But that’s not all – ANZ doesn’t want to leave anything to chance, and it’s prepared to invest its way to the Queensland government’s approval.

It has also committed to allocating $15 billion of new lending for renewable projects and green Olympic Games infrastructure over the next decade, another $10 billion of new lending for energy projects in bioenergy and hydrogen over the next decade.

And on top of that, $10 billion of lending made available to support Queensland businesses over the next three years.

But the mother of all obstacles is the Australian Competition and Consumer Commission, which unlike the Queensland government, has a rusted-on philosophy that the big four banks should not be able to buy their way to an even larger market share.

Suncorp’s solution may not be so simple.

Suncorp’s solution may not be so simple.Credit:Fairfax

In a regulatory sense, resources and policies post the Financial Services Royal Commission have been focused on how to break the power of the four-way banking oligopoly in Australia.

Elliott’s challenge is to rework the perception that the big four are, well, big. And that lumping them together misses the finer point that the Commonwealth Bank, and to some extent Westpac, are home lender giants, National Australia bank is big and ANZ is tail-end Charlie, size wise. He reckons the “big four” is a myth.

He has a point, but ANZ is still far, far larger than its next biggest rival. Elliott’s argument goes that even if ANZ was to acquire Suncorp Bank it would still account for only 15 per cent of the market compared with CBA’s 26 per cent and Westpac’s 21.6 per cent and NAB with about 16 per cent.

Perversely bulking up ANZ would allow it to better compete with its larger rivals.

That is all true. And it is also a given that the ANZ would not have proceeded with this proposal without having a view that it had a decent chance of gaining ACCC approval.

The ACCC for its part needs to decide on whether the deal would lead to a substantial lessening of competition. Even if this is found to be so, there is still an opportunity for ANZ to mount a case that the deal is in the public interest.

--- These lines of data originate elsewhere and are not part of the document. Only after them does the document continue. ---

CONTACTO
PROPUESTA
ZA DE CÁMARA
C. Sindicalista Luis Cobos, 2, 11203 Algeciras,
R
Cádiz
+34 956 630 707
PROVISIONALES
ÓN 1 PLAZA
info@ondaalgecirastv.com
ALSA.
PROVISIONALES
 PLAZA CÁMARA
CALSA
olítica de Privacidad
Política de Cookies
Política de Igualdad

But the ACCC also takes into account the existence of alternative transactions that may be less harmful to competition – or even promote it.

This is where Bendigo and Adelaide Bank could be able to mount a case that despite numerous attempts to engage with Suncorp about a scrip-based acquisition, it was serially rebuffed, had at least two meetings with Suncorp cancelled and had placed a written expression of interest before the Suncorp chairman. It also sought due diligence which was not granted. All of this will presumably form part of a submission from Bendigo and Adelaide Bank to the ACCC inquiry into the ANZ deal.

Suncorp did not answer media questions on alternative bidders during its press briefing on Monday.

From Suncorp’s perspective, the all-cash proposal from ANZ is clean, neat and decently generous – although there are already some Suncorp shareholders that are declaring it skinny.

But for Elliott, this deal is a no-brainer. ANZ gets to recoup market share it has lost, particularly in home lending, in recent years.

He says the bank has sorted all the IT and processing problems that have plagued its ability to grow mortgages.

It represents a chance to kick start growth and in one of the fastest growing state markets.